> _Task requirements_: Below, locate the line that contains "pinky pip: (467, 398)". Repeat exactly from that line to the line that contains "thumb cmc: (298, 674)", inclusive, leaving out the pictures.

Dataset entries
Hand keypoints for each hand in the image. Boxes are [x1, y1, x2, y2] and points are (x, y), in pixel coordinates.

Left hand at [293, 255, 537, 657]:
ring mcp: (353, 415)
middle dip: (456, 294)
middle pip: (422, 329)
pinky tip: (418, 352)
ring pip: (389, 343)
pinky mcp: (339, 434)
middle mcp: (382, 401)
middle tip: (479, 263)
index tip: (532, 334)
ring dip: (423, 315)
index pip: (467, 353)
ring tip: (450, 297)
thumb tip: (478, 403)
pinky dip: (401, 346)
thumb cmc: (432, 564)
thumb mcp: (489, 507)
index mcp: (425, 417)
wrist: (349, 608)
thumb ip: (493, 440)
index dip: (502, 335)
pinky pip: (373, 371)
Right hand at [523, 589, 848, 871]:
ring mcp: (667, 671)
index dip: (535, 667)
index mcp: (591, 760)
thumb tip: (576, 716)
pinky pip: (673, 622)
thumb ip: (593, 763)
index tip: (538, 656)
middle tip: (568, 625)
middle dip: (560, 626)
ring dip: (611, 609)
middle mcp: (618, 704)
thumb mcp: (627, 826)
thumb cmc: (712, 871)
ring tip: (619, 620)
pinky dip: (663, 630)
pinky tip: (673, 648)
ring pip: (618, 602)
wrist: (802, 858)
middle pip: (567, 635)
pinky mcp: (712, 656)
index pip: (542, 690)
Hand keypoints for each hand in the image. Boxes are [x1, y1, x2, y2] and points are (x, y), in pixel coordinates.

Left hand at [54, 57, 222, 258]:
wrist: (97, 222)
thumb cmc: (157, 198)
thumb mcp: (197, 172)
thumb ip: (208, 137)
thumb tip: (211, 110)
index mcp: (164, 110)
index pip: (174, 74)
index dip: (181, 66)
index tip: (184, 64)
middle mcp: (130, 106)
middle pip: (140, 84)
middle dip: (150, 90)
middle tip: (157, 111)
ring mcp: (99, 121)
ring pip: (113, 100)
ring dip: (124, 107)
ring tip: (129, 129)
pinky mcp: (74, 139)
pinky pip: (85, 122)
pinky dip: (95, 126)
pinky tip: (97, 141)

* * *

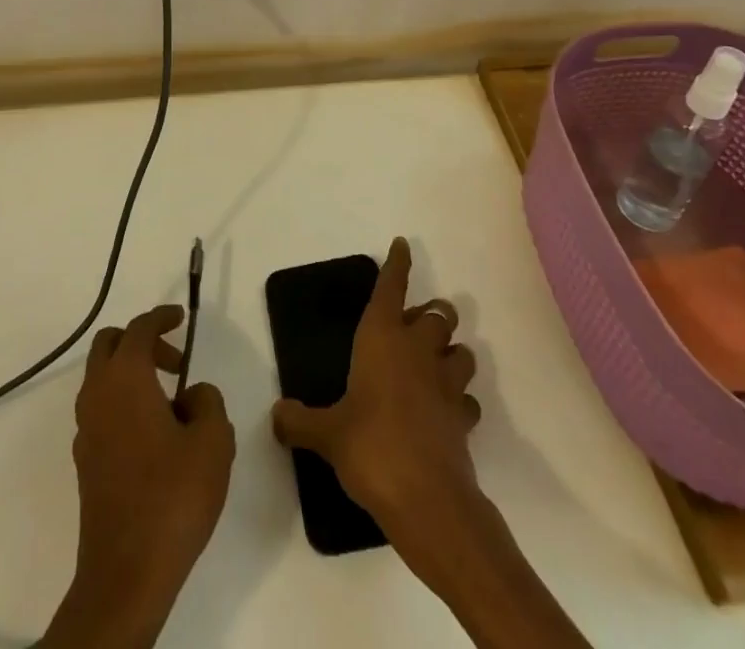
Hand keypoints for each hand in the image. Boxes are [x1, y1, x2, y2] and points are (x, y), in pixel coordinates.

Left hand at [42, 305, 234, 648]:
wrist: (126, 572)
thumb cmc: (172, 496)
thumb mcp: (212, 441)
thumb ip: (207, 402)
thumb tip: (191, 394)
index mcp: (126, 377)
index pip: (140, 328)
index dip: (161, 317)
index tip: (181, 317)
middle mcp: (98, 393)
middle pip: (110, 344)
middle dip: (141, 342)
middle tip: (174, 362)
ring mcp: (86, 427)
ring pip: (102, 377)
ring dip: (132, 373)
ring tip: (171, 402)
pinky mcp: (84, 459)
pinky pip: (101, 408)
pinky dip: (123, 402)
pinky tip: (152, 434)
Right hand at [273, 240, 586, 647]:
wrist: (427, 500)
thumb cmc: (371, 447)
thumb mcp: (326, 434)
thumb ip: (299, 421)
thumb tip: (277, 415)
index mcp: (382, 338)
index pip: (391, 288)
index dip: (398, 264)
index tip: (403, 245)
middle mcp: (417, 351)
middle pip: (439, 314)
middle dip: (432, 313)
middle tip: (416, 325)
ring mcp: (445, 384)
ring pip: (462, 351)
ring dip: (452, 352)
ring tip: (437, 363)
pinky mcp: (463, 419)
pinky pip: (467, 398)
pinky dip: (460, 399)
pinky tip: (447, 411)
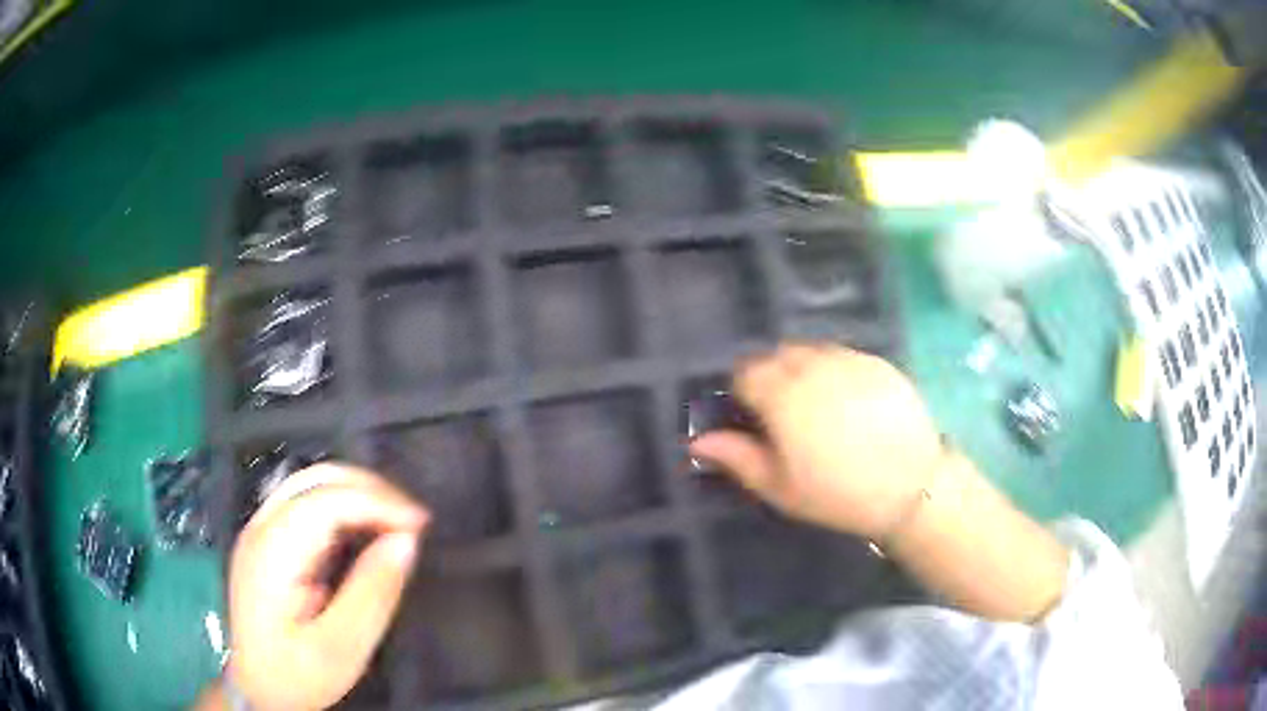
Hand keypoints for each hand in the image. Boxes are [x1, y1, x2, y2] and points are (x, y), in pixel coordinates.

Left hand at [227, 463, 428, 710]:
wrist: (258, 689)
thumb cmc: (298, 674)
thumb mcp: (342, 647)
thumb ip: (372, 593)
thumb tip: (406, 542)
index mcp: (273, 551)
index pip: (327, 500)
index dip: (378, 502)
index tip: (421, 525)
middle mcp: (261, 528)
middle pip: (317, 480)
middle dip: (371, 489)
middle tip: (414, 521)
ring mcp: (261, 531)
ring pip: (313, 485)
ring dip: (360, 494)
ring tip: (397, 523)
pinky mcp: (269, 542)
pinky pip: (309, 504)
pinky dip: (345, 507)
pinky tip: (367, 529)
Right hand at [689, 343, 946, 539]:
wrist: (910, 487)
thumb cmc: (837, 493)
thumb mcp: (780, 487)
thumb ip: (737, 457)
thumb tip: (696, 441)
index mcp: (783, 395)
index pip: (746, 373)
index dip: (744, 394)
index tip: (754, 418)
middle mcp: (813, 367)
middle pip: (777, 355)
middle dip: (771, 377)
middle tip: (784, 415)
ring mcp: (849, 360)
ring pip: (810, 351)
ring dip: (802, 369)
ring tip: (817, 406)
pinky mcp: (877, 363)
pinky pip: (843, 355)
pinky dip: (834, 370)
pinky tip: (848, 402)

> _Reply_:
pinky pip: (467, 398)
pinky dip: (460, 399)
pinky tip: (447, 411)
Hand keypoints for each hand in the image. Boxes are [x1, y1, x2, y2] and points are (x, y), in pixel coordinates.

Left hand at [227, 463, 428, 710]:
wrist: (258, 689)
thumb cmc: (298, 674)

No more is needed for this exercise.